Als erstes muss ich mal sagen, dass ich noch nicht viel Ahnung von Linux hab. Bin nur Anwender und ausserdem hab ich viel um die Ohren.
Jetzt hab ich in der Firma allerdings das Problem, dass wir auf unserem Linux Server keinen GD2 Support haben, welcher aber dringend benötigt wird. Haben schon von SuSE 7.3 auf 8.1 upgedated, allerdings läuft da immernoch die GD1.8x.
Wie stehen die Chancen, auf das SuSE 8.1 System mit möglichst wenig Aufwand die GD2 zu installieren.
Ich werd es natürlich nicht selber machen, weil ich wie gesagt nicht so viel Ahnung hab. Soll mich nur informieren.

Bin dankbar für alles an Infos.

PS: ist es Sinnvoller direkt PHP 4.3 zu installieren? Da soll die GD2 ja schon drin sein...


----------



## won_gak (21. März 2003)

ich hab auch SuSE 8.1 laufen...

aber den LAMP habe ich selbst kompiliert. Da kann ich auch mit den Paketen bei PHP frei arbeiten... ist zwar etwas aufwendig, aber wenn man es einmal hat, klappt es gut.
Außerdem ist man schneller mit den Sicherheitsupdates als bei SuSE....

Nicht falsch verstehen: SuSE ist eine spitzenmäßige Distri...

~WonGak~


----------



## BenFish (21. März 2003)

Wenn man zu sowas in der Lage ist, ist es ja schön und gut.
Perfekt wäre ein PHP 4.3.1 RPM mit GD2 an Board, oder alternativ nur die GD2 als RPM.
Gibt es diese Pakete?


Sorry, wie gesagt, ich würde mich gern mehr mit Linux befassen, aber mir fehlt echt die Zeit.


----------



## won_gak (21. März 2003)

guck mal auf http://php3.de (deutschland mirror php.net)

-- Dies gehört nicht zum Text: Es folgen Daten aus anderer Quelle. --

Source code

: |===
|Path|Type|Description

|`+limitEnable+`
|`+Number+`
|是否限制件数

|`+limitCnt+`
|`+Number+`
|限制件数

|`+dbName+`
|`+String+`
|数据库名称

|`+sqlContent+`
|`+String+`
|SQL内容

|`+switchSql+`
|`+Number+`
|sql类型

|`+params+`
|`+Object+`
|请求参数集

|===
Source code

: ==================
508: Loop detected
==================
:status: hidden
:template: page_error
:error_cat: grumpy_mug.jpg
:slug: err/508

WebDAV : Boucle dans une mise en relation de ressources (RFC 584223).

vielleicht findest du auch rpms...

aber mal allgemein: ein wenig zeit für linux sollte man sich schon nehmen...


~WonGak~


----------



## Kaneda (5. März 2004)

mich würde das auch mal interessieren wie man die GD2 Bibliothek in PHP4.2.2 integriert

Detaliert: http://www.tutorials.de/tutorials148766.html


----------



## Tim C. (5. März 2004)

> _Original geschrieben von Kaneda _
> *mich würde das auch mal interessieren wie man die GD2 Bibliothek in PHP4.2.2 integriert
> 
> Detaliert: http://www.tutorials.de/tutorials148766.html *


Warum nimmst du nicht die aktuelle Stable Version 4.3.4? Seit geraumer Zeit ist die GD-Lib nämlich "ab Werk" in PHP "integriert".


----------



## Kaneda (5. März 2004)

Weil SuSe sch.... ist. Es gibt keine rpm für 8.1 die mir eine php 4.3.x installiert
selber versuchen php zu installieren....... .......dat kann ich mit meinen linux kenntnissen vergessen

Gibt es den hier wirklich niemanden der schonmal libgd2.so selber kompiliert hat?


----------



## Arne Buchwald (5. März 2004)

Ist es denn soooo schwer, Google zu bedienen oder mal eine der unendlichen Dokumentationen zu lesen


----------